With the passage of I-502 and the development of a regulatory framework for legalized growing and retail sale of marijuana in Washington, several issues have emerged for landlords who may be asked to lease premises to producers (“growers”), processors, and retail sellers.
First, a major issue that must be remembered is that possession and sale of marijuana remains illegal under federal law. Indeed, one who is knowingly involved in the possession or sale of marijuana may be an accomplice or conspirator under federal law. So, what does it mean that what is legal under state law is illegal under federal law? This involves complex constitutional issues about whether federal law pre-empts or supersedes state law in this situation. Washington courts have yet to decide this issue and other state courts within our judicial circuit are not in agreement. The response of the federal government (United States Department of Justice) to this situation has been to say it does not intend to attempt to invalidate the state law, at least so long as Washington implements “strong and effective regulatory and enforcement systems” that will address threats to public safety and public health. There is, of course, no guaranty that the federal government will always take this stance. However, it is likely that if its position changes, there will be notification to the states of this change.
So, if you are a landlord, and you are approached by a prospective tenant who wants to lease space for state licensed growing, packaging, or sale of marijuana, there are two primary issues of concern. First, at a minimum, any lease will need to have a well drafted escape clause so that in the event federal law enforcement takes the position that Washington’s laws as to marijuana are invalid, and/or expresses an intent to enforce federal law, the lease will immediately become null and void. As a secondary concern on this issue, the landlord should also be indemnified from any loss resulting from the termination of the lease, though we must remember that indemnification provisions are only worthwhile if the indemnifying party has the resources to pay.

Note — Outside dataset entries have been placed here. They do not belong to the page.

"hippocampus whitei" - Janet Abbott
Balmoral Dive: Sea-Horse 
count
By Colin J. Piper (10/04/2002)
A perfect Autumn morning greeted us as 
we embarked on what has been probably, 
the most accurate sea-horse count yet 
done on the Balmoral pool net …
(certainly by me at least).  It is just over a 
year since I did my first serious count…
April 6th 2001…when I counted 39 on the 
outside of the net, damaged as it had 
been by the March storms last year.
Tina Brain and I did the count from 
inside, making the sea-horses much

The second major issue for landlords is their relationship with their bank. Banks or other financial institutions, whether chartered nationally or state chartered, cannot legally possess, move, receive, or otherwise “touch” money involved in an illegal activity. Banks who are receiving money that they know comes from illegal activity (illegal under federal law, if not state law) are concerned they may be found to have violated money laundering laws and face criminal sanction, much less lose their charters. Some landlords have been told by the lender holding the mortgage on their property that if they lease to marijuana related tenants, their loans will be called on the basis of illegal activity. Others have been told that even if their loans are not called, they will not be given any new credit. Others who don’t even have loans have been told by their lenders that they do not want rents from marijuana tenants deposited in their bank. While a “fix” at the federal level is being discussed, given the atmosphere in Congress, no one can predict whether such a fix is likely.
The new laws legalizing marijuana have created a challenging situation for commercial landlords. Any landlord dealing with a marijuana related businesses should consult an attorney familiar with these issues.
Disclaimer: This article and blog are intended to inform the reader of general legal principles applicable to the subject area. They are not intended to provide legal advice regarding specific problems or circumstances. Readers should consult with competent counsel with regard to specific situations.